[SELECTED EXTRACT]

Studies of skeletal fluorosis indicate that fluoride increases osteoblast activity and increases expression of Wnt3A in a rat model, suggesting that fluoride affects the Wnt-βcatenin signaling pathway [101]. Other molecular mechanisms influenced by fluoride and potentially contributing to skeletal fluorosis include Hedgehog, Notch, parathyroid hormone, endoplasmic reticulum stress and epigenetics [101]. DNA methylation of the P16 gene promoter in a fluorosis model resulted in decreased P16 protein expression that is important in cell cycle regulation [101]. Fluoride can cause hypermethylation of BMP1, MMP11 and other genes based on studies in a human osteosarcoma cell model [102]. Ameloblast cell models show that fluoride exposure influences calcium signaling pathways, apoptosis and causes endoplasmic reticulum stress [103,104]. While there are multiple studies examining SNPs in genes associated with fluorosis, studies examining the epigenetic contributions are limited [105]. One study of humans in a region with endemic coal-burning associate fluorosis-found hypermethylation rates of the O6–methylguanine–DNA–methyltransferase gene, a DNA repair gene affecting the severity of fluorosis [106].
There are few studies evaluating epigenetics and DNA methylation in relation to dental caries and hypomineralization of teeth. One twin study, suggesting multiple genes known to be associated with tooth formation, showed differential methylation in children with dental caries and hypomineralized second primary molars [107]. A study using cheek cells found no difference in global methylation of DNA in children with MH [108]. While these epigenetic studies are quite preliminary, collectively, they suggest the potential contribution of epigenetics to DDE either as an association, or possibly mechanistically, by altering the expression of genes important to normal enamel development. Examination of the role of bisphenol A exposure and the formation of enamel defects suggest that it may affect multiple biological processes, including having an epigenetic effect [109].

[Collected data entries]

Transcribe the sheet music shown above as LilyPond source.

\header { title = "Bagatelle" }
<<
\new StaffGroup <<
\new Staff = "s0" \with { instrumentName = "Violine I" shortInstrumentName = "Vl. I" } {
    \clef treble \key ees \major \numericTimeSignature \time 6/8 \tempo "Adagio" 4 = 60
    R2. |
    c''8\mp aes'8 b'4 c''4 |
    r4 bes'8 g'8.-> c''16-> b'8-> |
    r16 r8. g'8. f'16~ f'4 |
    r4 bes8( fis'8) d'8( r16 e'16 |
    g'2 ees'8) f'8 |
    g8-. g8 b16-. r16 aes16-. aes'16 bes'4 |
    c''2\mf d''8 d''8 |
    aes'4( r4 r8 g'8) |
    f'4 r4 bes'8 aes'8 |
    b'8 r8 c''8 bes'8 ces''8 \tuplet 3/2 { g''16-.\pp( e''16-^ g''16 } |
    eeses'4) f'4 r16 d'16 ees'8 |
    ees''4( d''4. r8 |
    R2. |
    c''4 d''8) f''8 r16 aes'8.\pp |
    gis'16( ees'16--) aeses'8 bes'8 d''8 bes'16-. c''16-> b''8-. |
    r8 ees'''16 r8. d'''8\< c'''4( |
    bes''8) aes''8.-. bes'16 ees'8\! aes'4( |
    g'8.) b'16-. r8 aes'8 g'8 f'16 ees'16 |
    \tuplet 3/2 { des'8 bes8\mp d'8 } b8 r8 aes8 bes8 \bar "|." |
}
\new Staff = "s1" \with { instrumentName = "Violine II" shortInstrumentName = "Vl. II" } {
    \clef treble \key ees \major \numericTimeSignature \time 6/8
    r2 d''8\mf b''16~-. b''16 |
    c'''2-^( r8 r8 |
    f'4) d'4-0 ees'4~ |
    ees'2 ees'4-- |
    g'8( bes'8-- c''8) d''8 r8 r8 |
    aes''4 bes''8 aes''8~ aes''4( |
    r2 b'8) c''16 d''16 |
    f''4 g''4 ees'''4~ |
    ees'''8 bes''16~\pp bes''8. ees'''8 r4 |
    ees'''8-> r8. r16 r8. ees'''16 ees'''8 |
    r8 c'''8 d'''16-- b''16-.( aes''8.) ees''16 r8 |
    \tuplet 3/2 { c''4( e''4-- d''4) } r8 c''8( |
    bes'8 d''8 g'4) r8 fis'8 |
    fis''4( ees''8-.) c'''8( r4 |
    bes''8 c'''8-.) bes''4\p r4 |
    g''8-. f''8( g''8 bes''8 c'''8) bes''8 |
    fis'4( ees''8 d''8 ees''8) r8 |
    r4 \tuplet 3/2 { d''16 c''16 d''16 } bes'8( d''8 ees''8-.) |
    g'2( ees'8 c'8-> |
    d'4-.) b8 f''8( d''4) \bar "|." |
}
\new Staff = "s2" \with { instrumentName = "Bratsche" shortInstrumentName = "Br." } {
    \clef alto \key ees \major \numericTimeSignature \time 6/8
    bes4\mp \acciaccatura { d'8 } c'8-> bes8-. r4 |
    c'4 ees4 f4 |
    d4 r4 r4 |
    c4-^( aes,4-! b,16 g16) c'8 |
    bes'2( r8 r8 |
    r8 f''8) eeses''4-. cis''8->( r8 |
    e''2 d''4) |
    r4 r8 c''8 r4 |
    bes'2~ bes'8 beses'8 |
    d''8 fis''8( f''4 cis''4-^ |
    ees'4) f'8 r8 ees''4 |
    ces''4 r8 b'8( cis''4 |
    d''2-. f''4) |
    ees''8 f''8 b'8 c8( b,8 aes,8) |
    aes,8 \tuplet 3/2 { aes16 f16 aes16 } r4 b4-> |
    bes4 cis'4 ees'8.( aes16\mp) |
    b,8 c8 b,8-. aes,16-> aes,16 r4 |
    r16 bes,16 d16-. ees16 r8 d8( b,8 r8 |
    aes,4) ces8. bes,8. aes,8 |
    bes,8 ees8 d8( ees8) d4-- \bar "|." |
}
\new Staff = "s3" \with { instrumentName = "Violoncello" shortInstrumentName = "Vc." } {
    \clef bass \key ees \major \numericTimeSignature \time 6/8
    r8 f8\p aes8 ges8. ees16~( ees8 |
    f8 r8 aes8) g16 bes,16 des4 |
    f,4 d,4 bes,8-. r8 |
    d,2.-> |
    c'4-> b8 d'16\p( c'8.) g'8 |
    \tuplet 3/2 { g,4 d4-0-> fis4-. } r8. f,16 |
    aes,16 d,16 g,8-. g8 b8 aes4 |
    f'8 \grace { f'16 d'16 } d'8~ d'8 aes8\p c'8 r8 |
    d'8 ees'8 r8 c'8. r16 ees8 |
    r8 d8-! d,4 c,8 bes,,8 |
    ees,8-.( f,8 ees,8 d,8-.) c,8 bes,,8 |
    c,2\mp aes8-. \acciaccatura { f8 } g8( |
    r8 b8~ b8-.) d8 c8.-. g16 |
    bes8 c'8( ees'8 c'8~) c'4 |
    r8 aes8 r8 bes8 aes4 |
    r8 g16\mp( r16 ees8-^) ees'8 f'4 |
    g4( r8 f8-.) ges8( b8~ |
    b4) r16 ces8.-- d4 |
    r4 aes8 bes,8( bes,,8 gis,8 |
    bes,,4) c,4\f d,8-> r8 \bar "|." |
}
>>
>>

[REQUIRED WORK]
a - In the passage on fluorosis and enamel epigenetics, methylation of which gene's promoter lowered expression of a protein important in cell cycle regulation?
b - For each statement, say whether it agrees with the passage on fluorosis and enamel epigenetics. Answer yes or no and quote the deciding words. (i) Fluoride raised Wnt3A expression in a rat model. (ii) Many studies have examined the epigenetic contributions to fluorosis. (iii) The twin study looked at adults with dental caries.
c - Continue the passage on fluorosis and enamel epigenetics from its final sentence.
These rows were drawn from a separate source.

[RESPONSES BY ITEM NUMBER]
a - The P16 gene.

b -
(i) Yes: "increases expression of Wnt3A in a rat model"
(ii) No: "studies examining the epigenetic contributions are limited"
(iii) No: "showed differential methylation in children with dental caries"

c -
MicroRNAs are known to play an important role in regulating gene expression during enamel formation and DDE [110]. Evaluation of the role of microRNAs in gene regulation related to AI indicates that miR-16-5p and miR-27b-3p are likely involved through dysregulation of mouse AI genes [111]. Are the MicroRNAs involved in tooth formation influenced by environmental exposures as another contributor to DDE variance? This is an interesting question. One study assessing microRNA expression by rat fetuses having prenatal fluoride exposure shows differential expression of multiple microRNAs known to be involved in tooth formation and fluorosis pathogenesis [111]. Differential microRNA expression in the fluoride-exposed enamel organ was associated with functional annotation of target genes identified with pathways including the calcium signaling pathway and MAPK signaling pathway [111].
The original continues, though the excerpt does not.